Alistair Beaton and Stella Feehily provide sketches that are more Yes, Minister than The Thick Of It in their take on back-room machinations. In the former's The Accidental Leader, Bruce Alexander is very funny as an exasperated Right-wing backbencher attempting to orchestrate a coup against Jeremy Corbyn (never named) with artfully timed Cabinet resignations. The leakiness of the digital age that foils the plotters is amusingly handled but the wrangle about the benefits and drawbacks of having Corbyn as leader proffers too few fresh insights. In Feehily's mordant How To Get Ahead In Politics, Alexander reappears as Tory Chief Whip in the process of sacking an MP for not reporting a groping colleague. It's electoral wheeler-dealing not a progressive principled stand against sexual harrassment that's the reason for this, though. When the unrepentant MP hears that he's being replaced by a female Cambridge Double First, for example, he ripostes “But she's Asian. This is Bury St Edmunds!”.

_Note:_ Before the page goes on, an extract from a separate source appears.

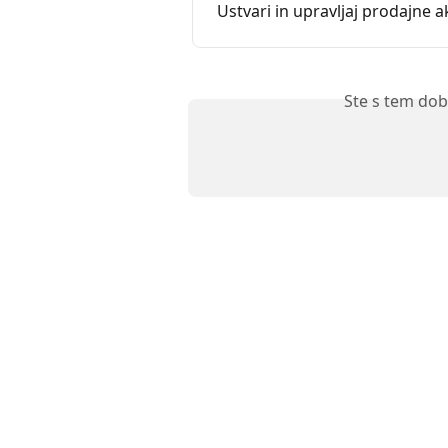
Ustvari in upravljaj prodajne a
Ste s tem dob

The evening begins with a bang as Sarah Alexander, who plays the working-class title character in Mark Ravenhill's explosive The Mother opens the door to two uniformed soldiers and does everything in her desperate, expletive-spitting power to fend off the news that her squaddie son has been killed in battle. It ends with a song written by Billy Bragg in which the company asks us “What's the point of winning at any cost/If everything remains the same?”. But the pieces are, on the whole, accomplished rather than inspired or an inspiring spur to change the world.